Les Troyens
Grand Opéra in five acts
Libretto: Hector Berlioz
German translation: Simon Werle
Vocal Score by Eike Wernhard based on a vocal score by H. Berlioz
Les Troyens: Preface
Berlioz composed Les Troyens towards the end of his life, drawing on Virgil's epic poem The Aeneid, which he had admired since his childhood. In his Memoirs he recounts how his father, a country doctor, read Virgil to him and how the story of Dido's tragic fate reduced him to tears which he tried hard to conceal. When he was in Italy in 1831-32 he thought often about Virgil and visited places with Virgilian associations. Twenty years later he began to plan a grand opera, intended for the Paris Opera, whichincluded scenes showing the sack of Troy after ten years of war and the later story of Aeneas and his band of Trojans seeking refuge from a storm on the shores of Carthage, Dido's realm. Ultimately Aeneas is compelled to abandon Dido since Destiny requires him to found the great city of Rome, leaving Dido to her self-immolation.
Such a plan required great fortitude, for Berlioz had become disillusioned with the state of music in France and was certain that his work would never be played there. It was only the unexpected success of L’Enfance du Christ in 1854 which persuaded him that he should undertake it.
Withdrawing from almost all his concert commitments in France and abroad, he embarked on the opera in April 1856, writing the libretto himself. As soon as the libretto was finished he composed the love duet in Act IV, “Nuit d’ivresse et d’extase infinie”, and then devoted the next two years to the composition of the rest, five acts in all.
The score was finished in April 1858, but he was unable to persuade the Paris Opera to mount it (his earlier opera Benvenuto Cellini had been a failure there in 1838), and eventually he agreed to allow the last three acts to be performed under the title Les Troyens Carthage. This took place at the Theatre Lyrique, an enterprising but ill-equipped theatre, in November 1863, and although it was much admired, there were no more performances before Berlioz’s death in 1869.
Berlioz also allowed the vocal score to be published as two separate operas, the first two acts being named La Prise de Troie, and since that time it has often been argued that it is two operas, not one. The first performance of the complete opera took place in Karlsruhe in 1890, split into two evenings, and productions today continue the practice. During Europe's long obsession with Wagner Berlioz's greatest work was set aside and was widely thought to be unperformable. But it is important to recognize that Berlioz was composing in the long tradition of French grand opera, and that long five-act operas had been played in Paris for many years. Meyerbeer’s works were the obvious precedent. But Berlioz was reaching back to Gluck and Spontini as dramatic models, for these are the composers whose works he most admired when he first arrived in Paris in the 1820s. He also felt strongly that Shakespeare's poetic spirit had inspired him; he even adapted some lines from The Merchant of Venice for the love duet in Act IV.
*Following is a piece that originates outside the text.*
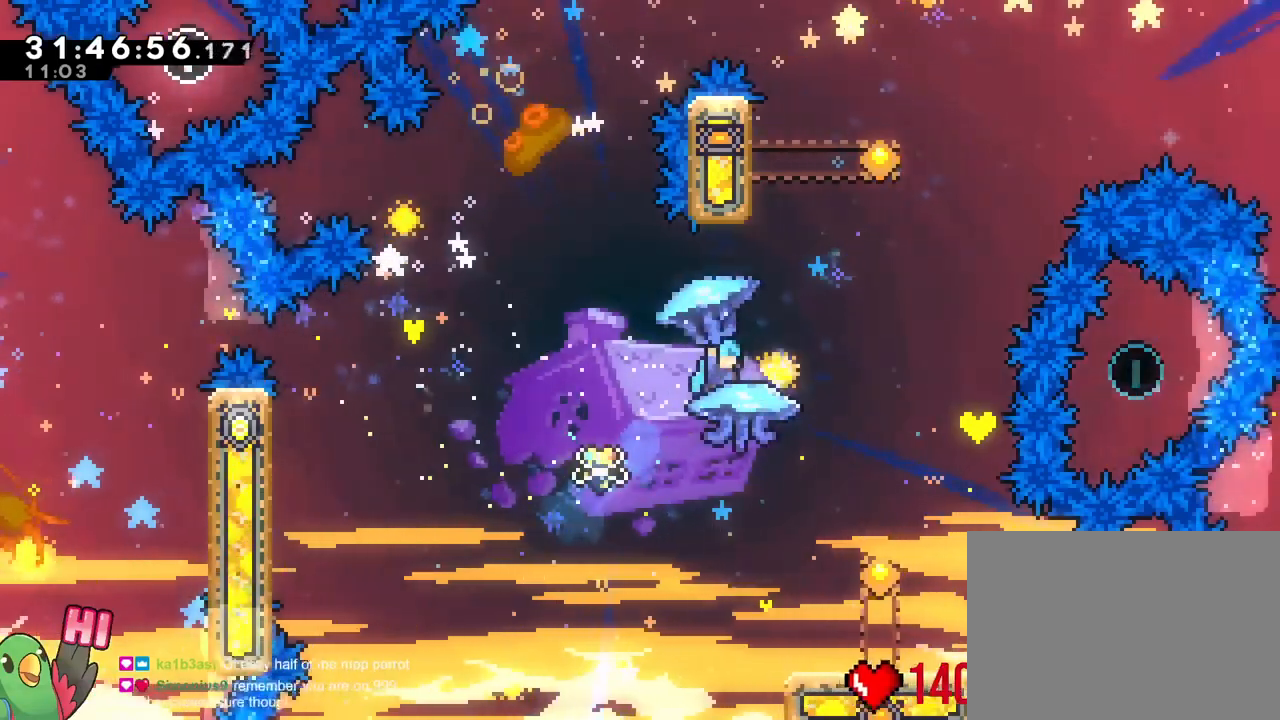
{"buttons": ["B", "R1"], "left_stick": "down", "right_stick": "center", "events": [[134, "left_stick", "center"], [284, "DPAD_LEFT", "down"], [284, "L1", "down"], [334, "DPAD_LEFT", "up"], [351, "left_stick", "down"], [367, "L1", "up"]]}
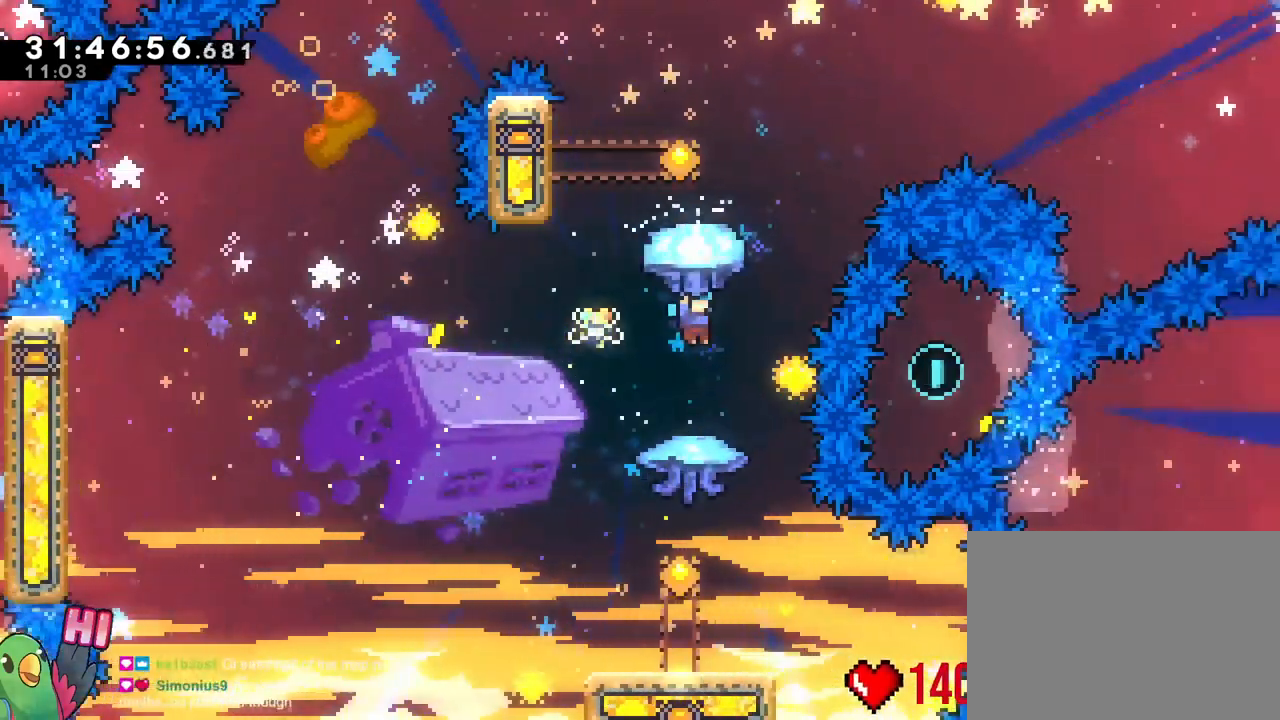
{"buttons": ["B", "R1", "DPAD_UP"], "left_stick": "right", "right_stick": "center", "events": [[167, "left_stick", "right"], [284, "DPAD_UP", "down"], [300, "left_stick", "center"], [350, "R1", "up"], [434, "left_stick", "right"], [484, "R1", "down"]]}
The complete opera was first staged as a single work in 1957 (at Covent Garden, London), and the full score was first published in 1969 (New Berlioz Edition). The present score is based on that edition, and it includes in an appendix two scenes which were omitted from Berlioz’s final plan. In Act I, after the appearance of Andromache and her son, there is a scene for the Greek spy Sinon, which Berlioz later removed, although its text helps to explain some of the action. The original ending of the opera included a pageant of the future glory of Rome of which traces are still to be found in the final version. No. 44, the duet for Dido and Aeneas, “Errante sur tes pas”, was a late addition to the opera. Other alternative texts and cuts are set out in full in Volume 2c of the New Berlioz Edition.
On 3 May 1861 Berlioz wrote in a letter: “I am sure that I have written a great work, greater and nobler than anything done hitherto.” Elsewhere he wrote: “The principal merit of the work is, in my view, the truthfulness of the expression.” For Berlioz the truthful representation of passion was the highest goal of a dramatic composer, and in this respect he felt he had equalled the achievements of Gluck and Mozart. In the history of French music, Les Troyens stand out as a grand opera that avoided the shallow glamour of Meyerbeer and Halevy, but therefore paid the price of long neglect. In our own time the opera has finally come to be seen as one of the greatest operas of the 19th century.